(Brontekst)
Nieuws

Gebrek aan toezicht op onze voedselveiligheid

OOSTERBEEK - Onze voedselveiligheid is in het gedrang gekomen door jarenlange reorganisaties en forse bezuinigingen bij de Nederlandse Voedsel en Warenautoriteit (NVWA).
Dat zegt onderzoeksjournalist Marcel van Silfhout uit Oosterbeek. Hij schreef op verzoek van de Stichting Maatschappij en Veiligheid het boek Uitgebeend over de stand van zaken van onze voedselveiligheid en dierziekten. Zijn boodschap is dat de Tweede Kamer niet telkens moet reageren op voedselschandalen, maar dat het probleem een keer goed en vooral fundamenteel aangepakt moet worden.

Advies

Van Silfhout stelt dat de voorloper van de NVWA, de Keuringsdienst van Waren, tot 2003 goed werk verrichtte. Na een boerenlobby die al sinds 1986 aan de gang was, lukte het uiteindelijk om de voedseltoezichthouder onder te brengen bij het ministerie van Landbouw. Sindsdien zijn de problemen met de voedselveiligheid er niet minder op geworden. In 2004 adviseerde een denktank van het ministerie zelfs dat het thema voedselveiligheid overbelicht was. Nu tien jaar later zegt de voorzitter van toen dat dit advies nooit zo geformuleerd had mogen worden. Maar er is vervolgens wel gesneden in de voedselautoriteit. Daarbij gebeurt het ook regelmatig dat adviezen van wetenschappers onder in de la terecht komen.

(Gegevensrijen)

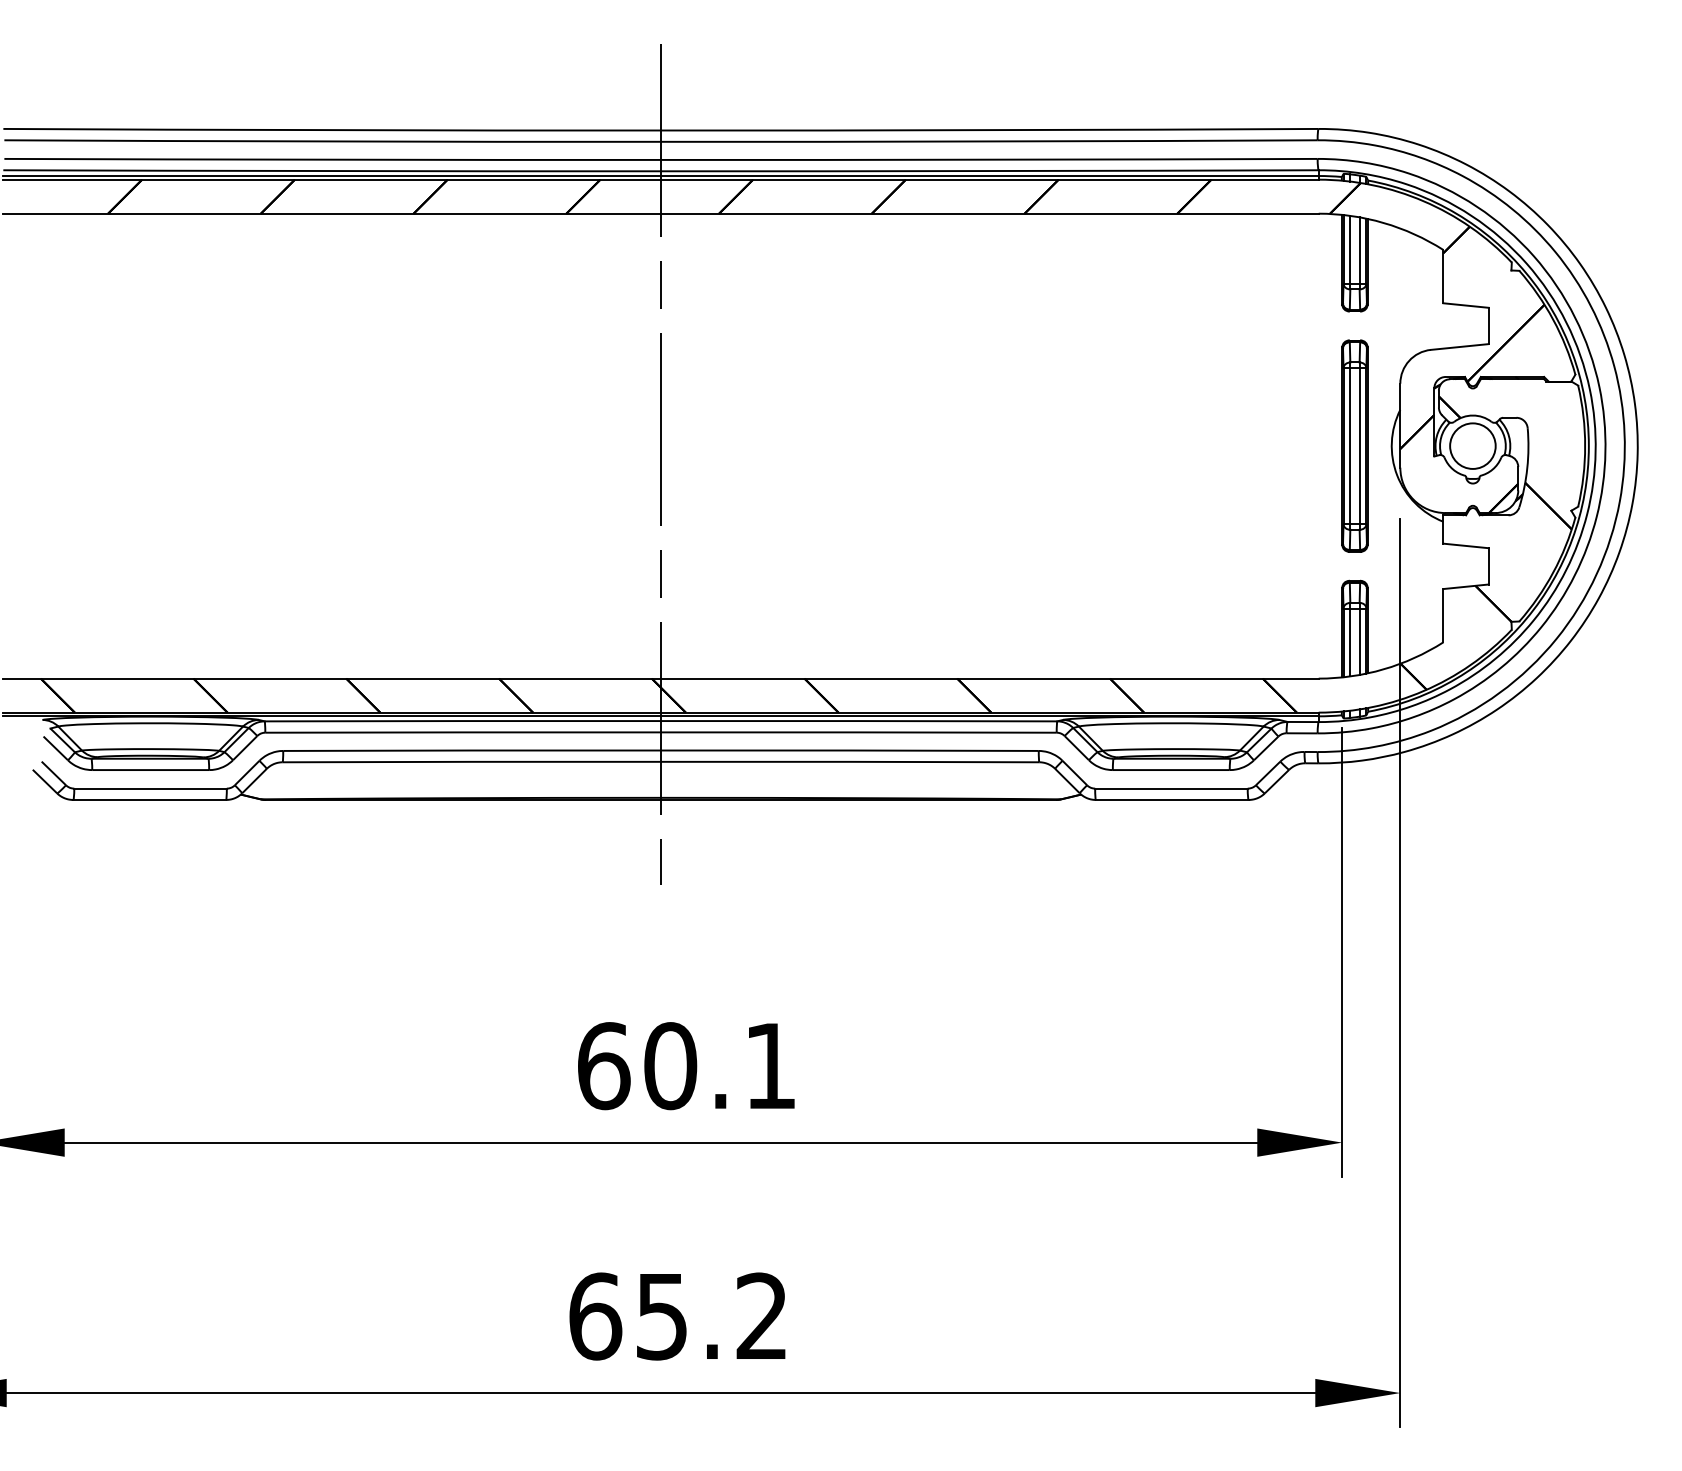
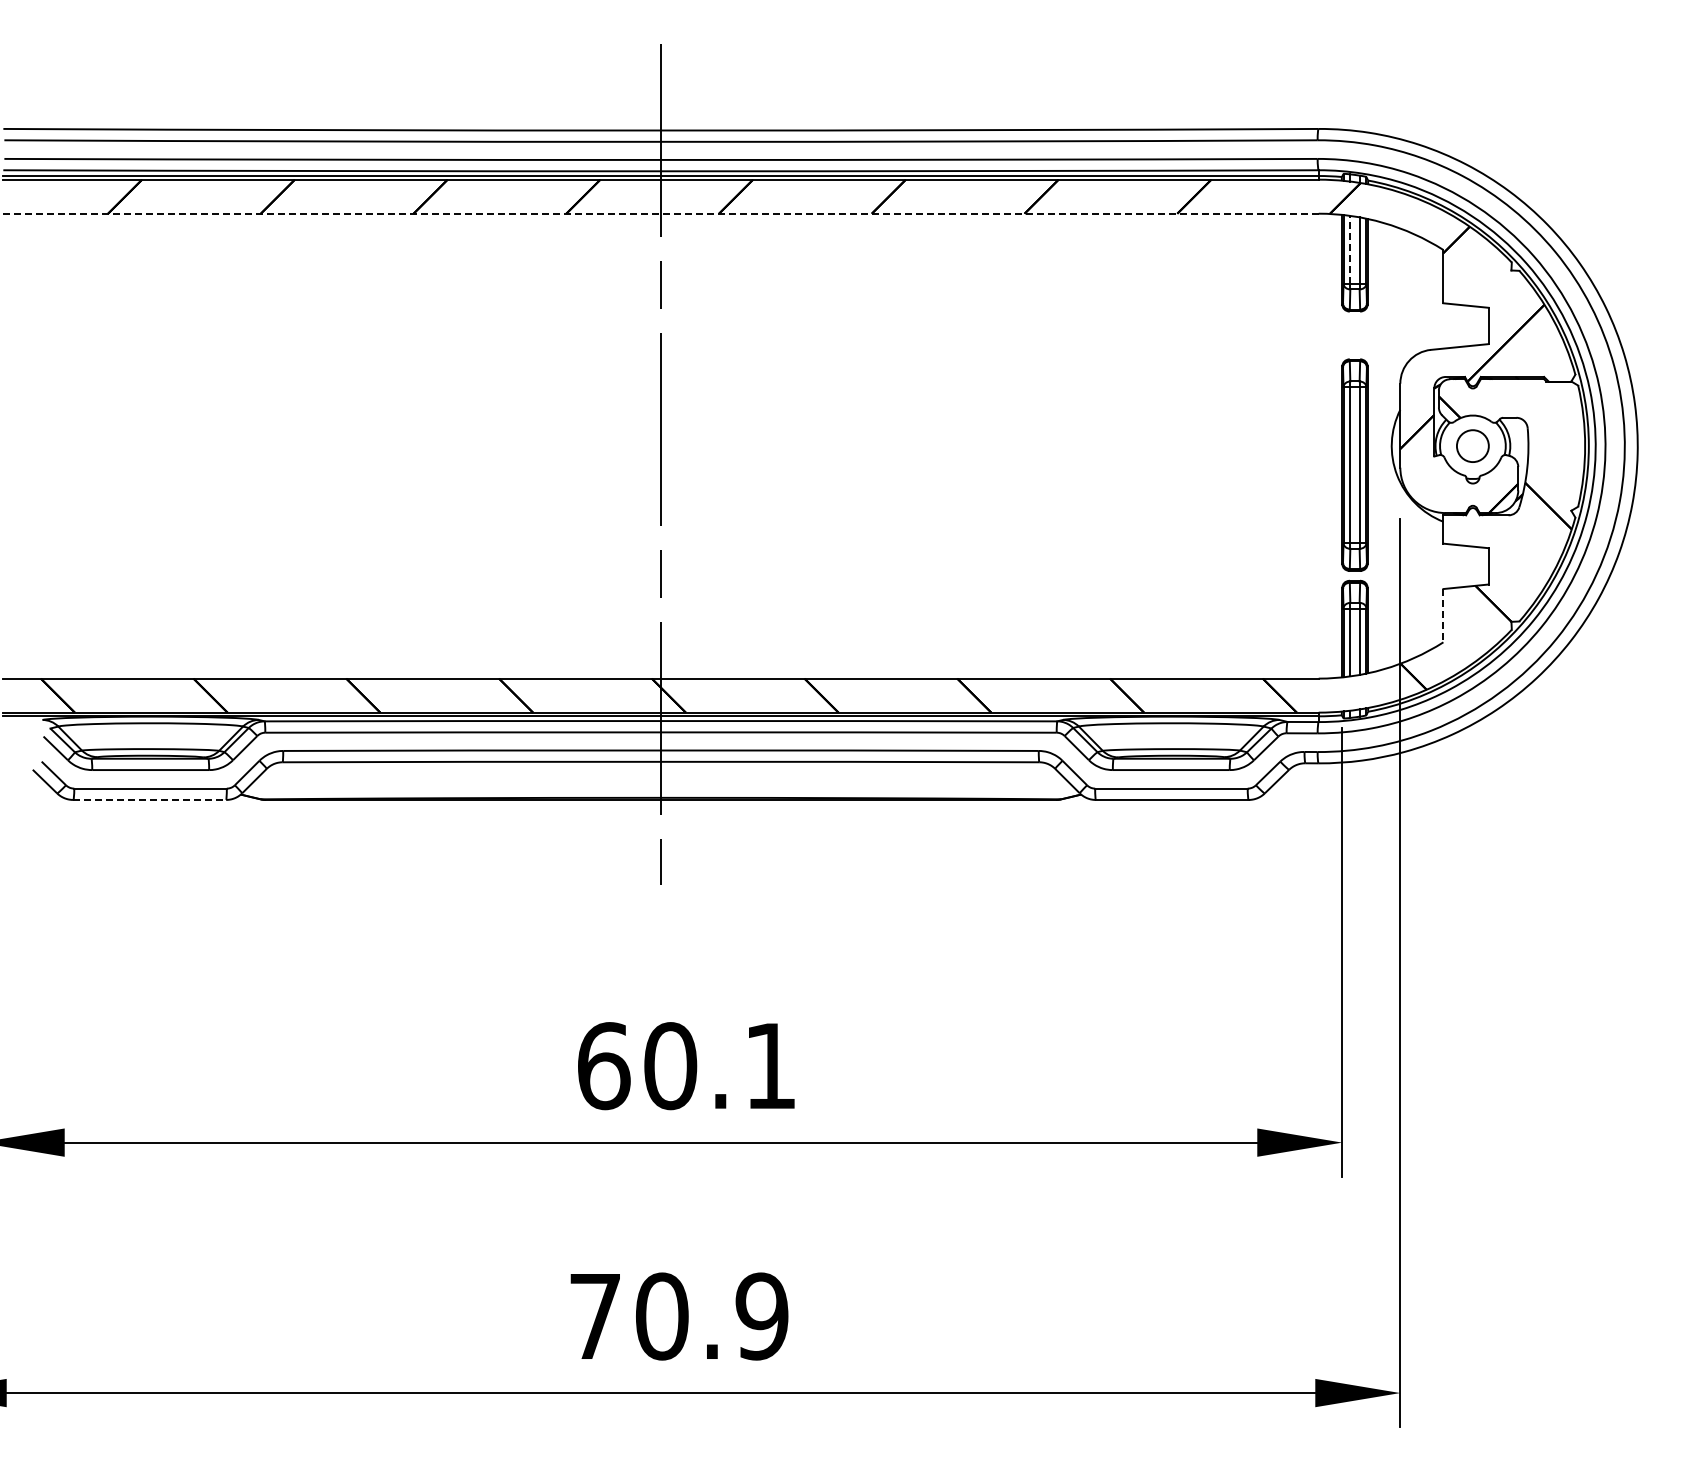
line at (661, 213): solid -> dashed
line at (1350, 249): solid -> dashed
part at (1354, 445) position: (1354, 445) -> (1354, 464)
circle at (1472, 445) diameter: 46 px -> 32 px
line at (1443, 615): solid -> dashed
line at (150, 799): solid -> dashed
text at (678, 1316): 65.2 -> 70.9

...

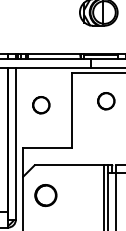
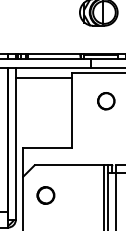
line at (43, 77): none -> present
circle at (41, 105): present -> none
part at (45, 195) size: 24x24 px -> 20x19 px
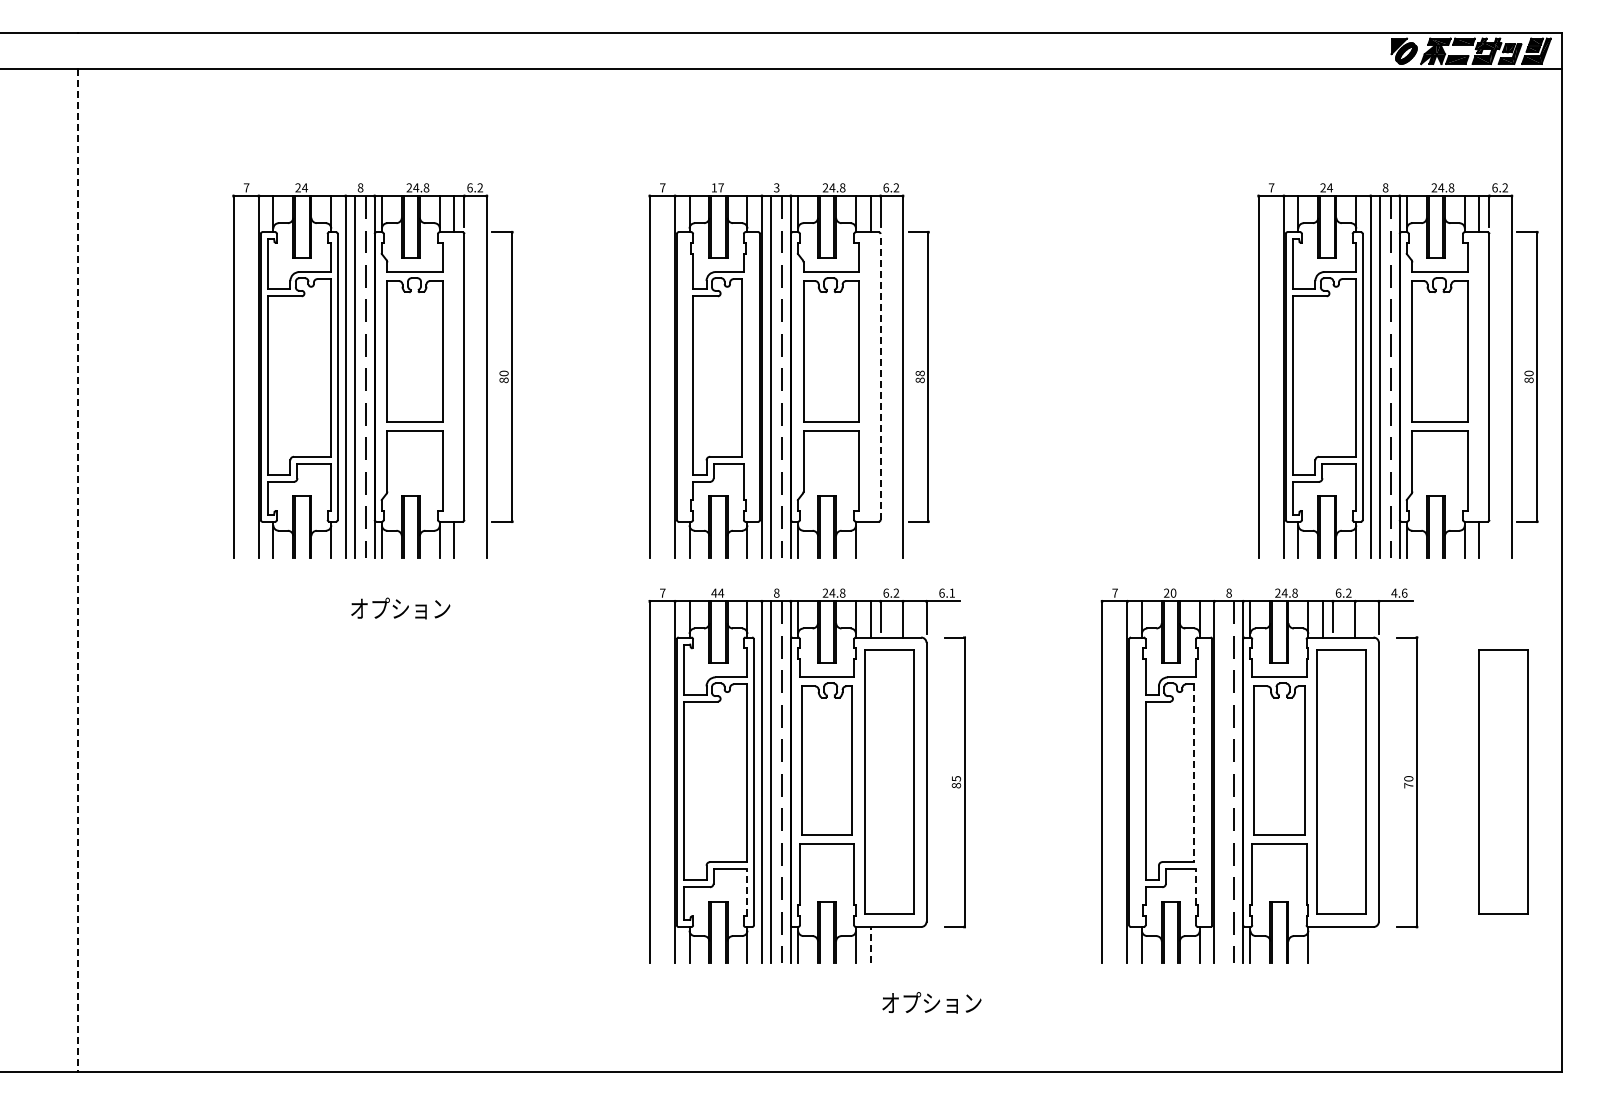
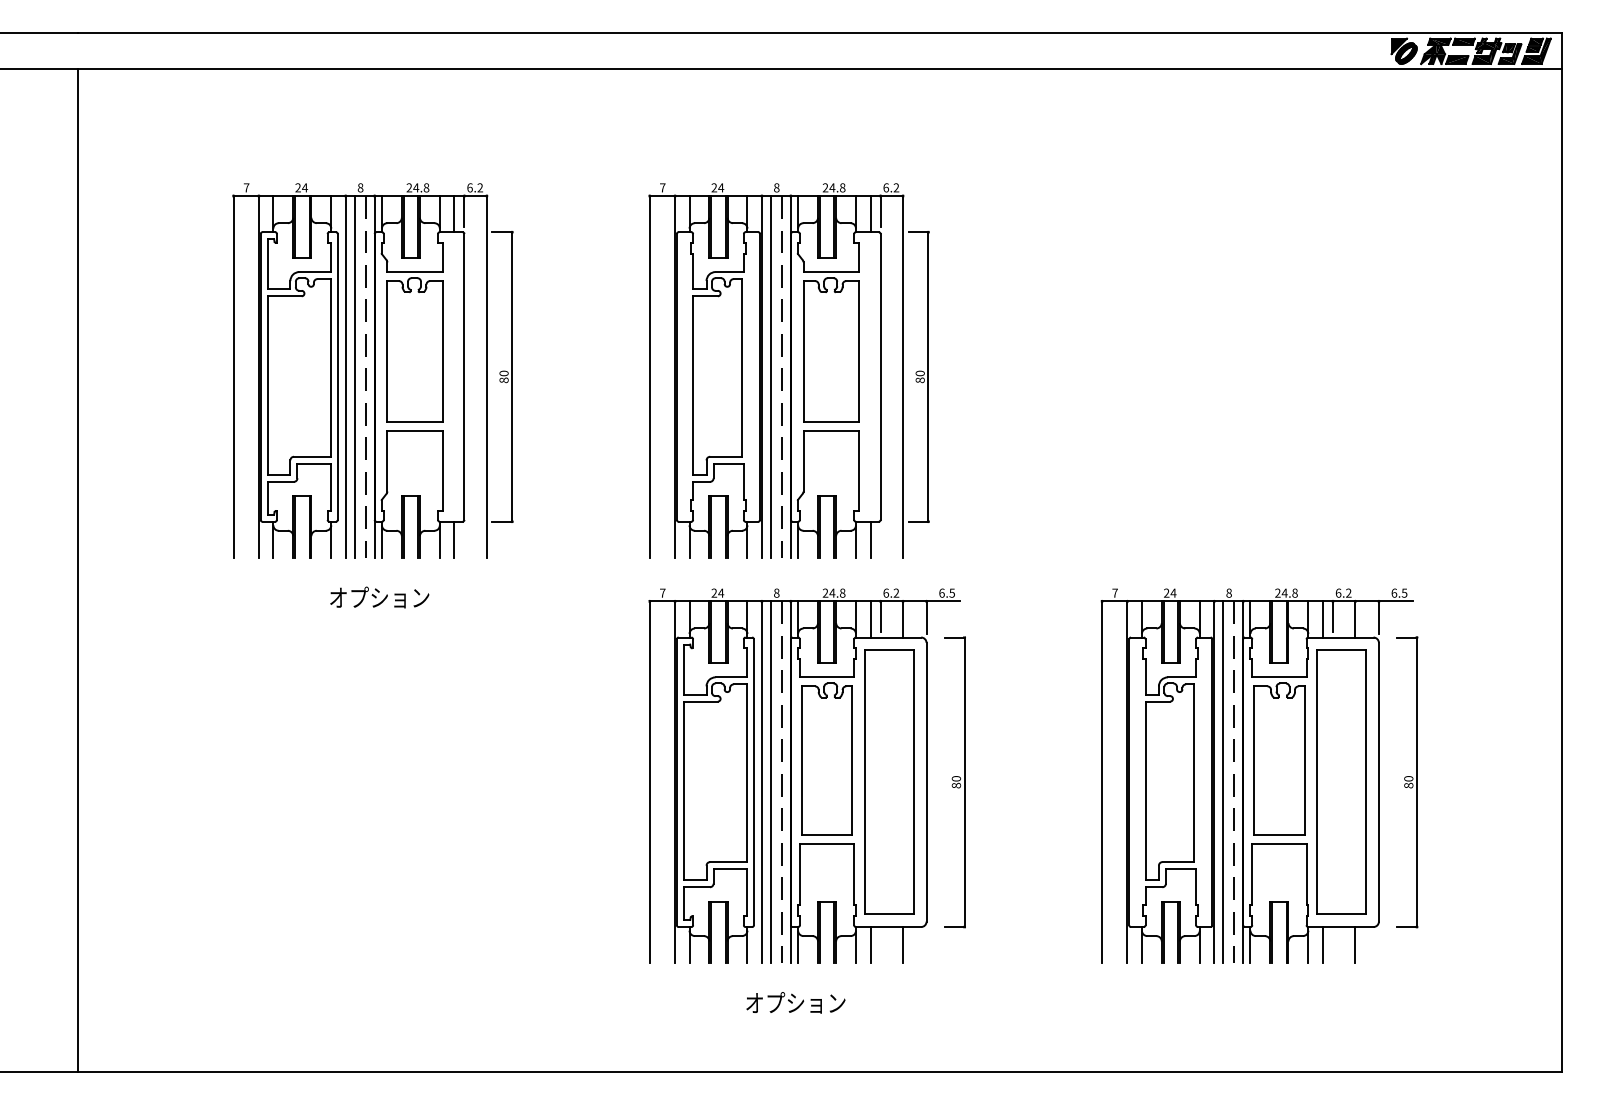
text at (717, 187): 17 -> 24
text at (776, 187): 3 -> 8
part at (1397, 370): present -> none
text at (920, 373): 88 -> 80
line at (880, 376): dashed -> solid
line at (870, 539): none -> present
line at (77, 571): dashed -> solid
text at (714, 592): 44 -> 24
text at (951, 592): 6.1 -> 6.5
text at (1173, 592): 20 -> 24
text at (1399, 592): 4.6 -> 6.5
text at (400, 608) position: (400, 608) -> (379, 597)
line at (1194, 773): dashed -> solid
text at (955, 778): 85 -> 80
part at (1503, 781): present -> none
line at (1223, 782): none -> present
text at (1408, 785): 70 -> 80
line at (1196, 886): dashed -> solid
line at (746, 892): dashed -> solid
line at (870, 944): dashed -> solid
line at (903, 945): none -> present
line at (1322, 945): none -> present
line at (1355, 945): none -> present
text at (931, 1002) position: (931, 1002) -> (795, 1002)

(Opdrachten)
1. Kloppen de volgende beweringen volgens het artikel over voedselveiligheid? Antwoord per bewering met ja of nee en citeer letterlijk de woorden uit het artikel die de doorslag geven.
(a) Van Silfhout schreef het boek Uitgebeend op verzoek van de Stichting Maatschappij en Veiligheid.
(b) Een denktank van het ministerie adviseerde in 2004 dat het thema voedselveiligheid onderbelicht was.
(c) Volgens Van Silfhout moet de Tweede Kamer telkens reageren op voedselschandalen.
2. Geef het vervolg op het artikel over voedselveiligheid, te beginnen na de laatste zin die er staat.
De rijen spelen hierbij geen enkele rol.

(Antwoorden)
1.
(a) Ja: "Hij schreef op verzoek van de Stichting Maatschappij en Veiligheid het boek Uitgebeend"
(b) Nee: "In 2004 adviseerde een denktank van het ministerie zelfs dat het thema voedselveiligheid overbelicht was."
(c) Nee: "dat de Tweede Kamer niet telkens moet reageren op voedselschandalen"

2.
Foppen

Eén van de hoofdstukken van het boek is gewijd aan de salmonella-affaire van eind 2012. Hierbij werden volgens het RIVM 23.000 consumenten ziek en overleden vier personen (en volgens Van Silfhout mogelijk wel 24) door het eten van gerookte zalm die besmet bleek te zijn met salmonella. Deze zalm was afkomstig van fabrikant Foppen in Harderwijk. Van Silfhout, die het Foppen-verhaal samen maakte met de oud-internist en journalist Jan Taco te Gussinklo, zet vraagtekens bij een aantal conclusies die de Onderzoeksraad voor de Veiligheid heeft getrokken over deze affaire. Hierbij werd vooral de rol van de NVWA bekritiseerd, terwijl Foppen zelf een grote verantwoordelijkheid had in dit verhaal. Volgens de Raad was er vooral slechts sprake van 'een ongelukkige samenloop van omstandigheden' voor Foppen.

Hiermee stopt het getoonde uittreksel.